The Delhi government's Information Technology department has this week engaged the National Informatics Centre's Delhi State Unit, headquartered at CGO Complex in Lodhi Road, to run an automated hash-based deduplication sweep across the shared portal. The process compares unique file signatures rather than filenames, meaning visually identical images that were renamed before upload will still be caught. NIC teams are expected to complete a first pass on the Metro Phase 4 right-of-way folders by July 11, prioritising the Janakpuri and Aerocity corridor segments where construction timelines are tightest.

The heritage angle adds another layer. The Delhi Urban Arts Commission, which must sign off on construction near protected zones in Old Delhi—Chandni Chowk, Lal Kuan, the Kalan Mahal precinct—uses the same DDA portal to cross-reference historical site photographs before granting no-objection certificates. Duplicate entries there mean reviewers cannot quickly establish the most recent inspection image, slowing NOC processing at a moment when Old Delhi redevelopment pressures are already generating political friction between the civic administration and heritage conservation groups.

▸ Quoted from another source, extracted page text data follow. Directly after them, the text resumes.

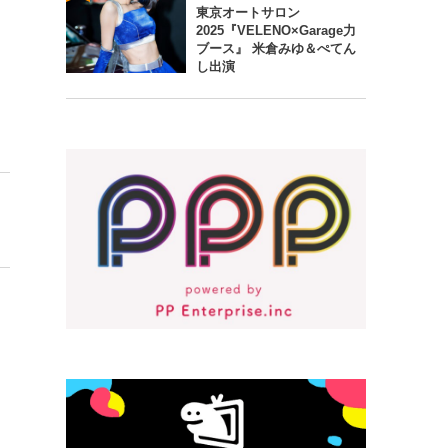
東京オートサロン
2025『VELENO×Garage力
ブース』 米倉みゆ＆ぺてん
し出演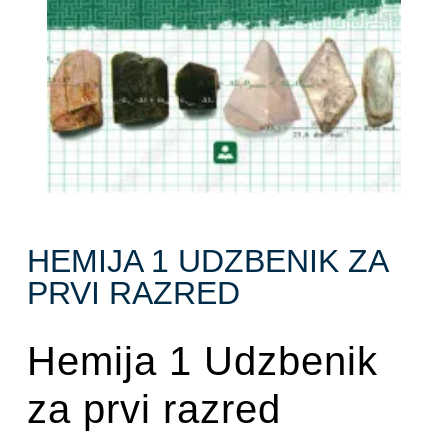
HEMIJA 1 UDZBENIK ZA
PRVI RAZRED
Hemija 1 Udzbenik
za prvi razred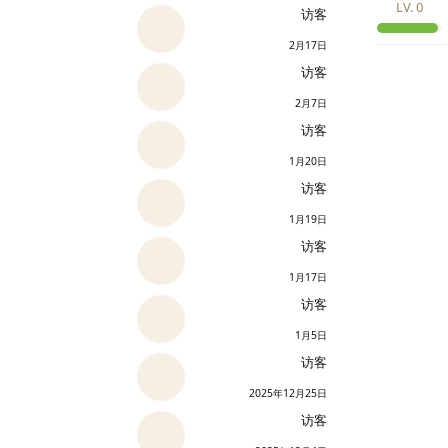
LV.
0
访客
2月17日
访客
2月7日
访客
1月20日
访客
1月19日
访客
1月17日
访客
1月5日
访客
2025年12月25日
访客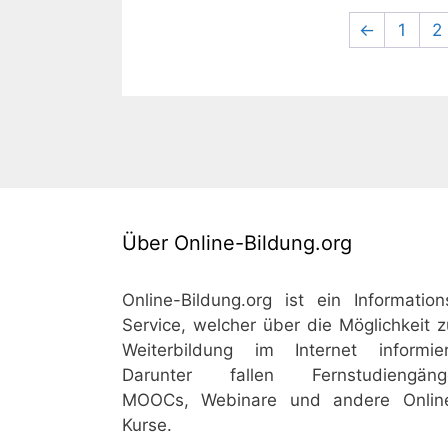
←
1
2
Über Online-Bildung.org
Online-Bildung.org ist ein Information
Service, welcher über die Möglichkeit z
Weiterbildung im Internet informier
Darunter fallen Fernstudiengäng
MOOCs, Webinare und andere Onlin
Kurse.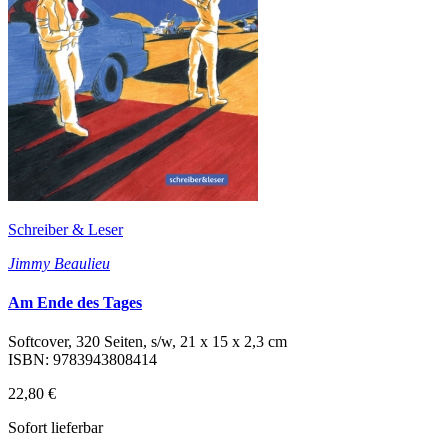
Schreiber & Leser
Jimmy Beaulieu
Am Ende des Tages
Softcover, 320 Seiten, s/w, 21 x 15 x 2,3 cm
ISBN: 9783943808414
22,80 €
Sofort lieferbar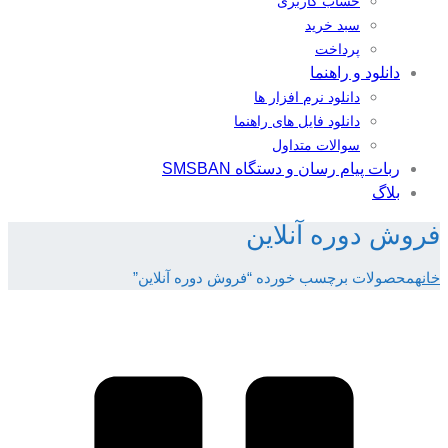
حساب کاربری
سبد خرید
پرداخت
دانلود و راهنما
دانلود نرم افزار ها
دانلود فایل های راهنما
سوالات متداول
ربات پیام رسان و دستگاه SMSBAN
بلاگ
فروش دوره آنلاین
خانه
محصولات برچسب خورده “فروش دوره آنلاین”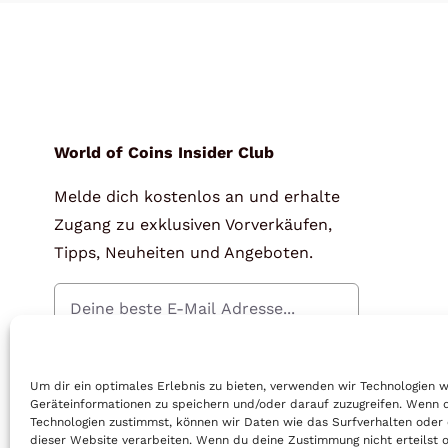
World of Coins Insider Club
Melde dich kostenlos an und erhalte
Zugang zu exklusiven Vorverkäufen,
Tipps, Neuheiten und Angeboten.
Gratis Anmelden
Um dir ein optimales Erlebnis zu bieten, verwenden wir Technologien 
Geräteinformationen zu speichern und/oder darauf zuzugreifen. Wenn 
Technologien zustimmst, können wir Daten wie das Surfverhalten oder 
dieser Website verarbeiten. Wenn du deine Zustimmung nicht erteilst o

For residents and property owners waiting on clearances, the practical advice is straightforward: check with your local DDA district office—particularly the South Delhi office on Bhikaji Cama Place or the East Delhi office near Patparganj Industrial Area—whether your file's imagery has been flagged in the deduplication audit. If so, ask for a written acknowledgment of the delay, which can later be used to argue for priority processing once the sweep is complete. The NIC has indicated the full portal cleanup, covering all departments, could run until late August 2026, so anyone with time-sensitive construction or resettlement applications should follow up proactively rather than wait for automated notifications.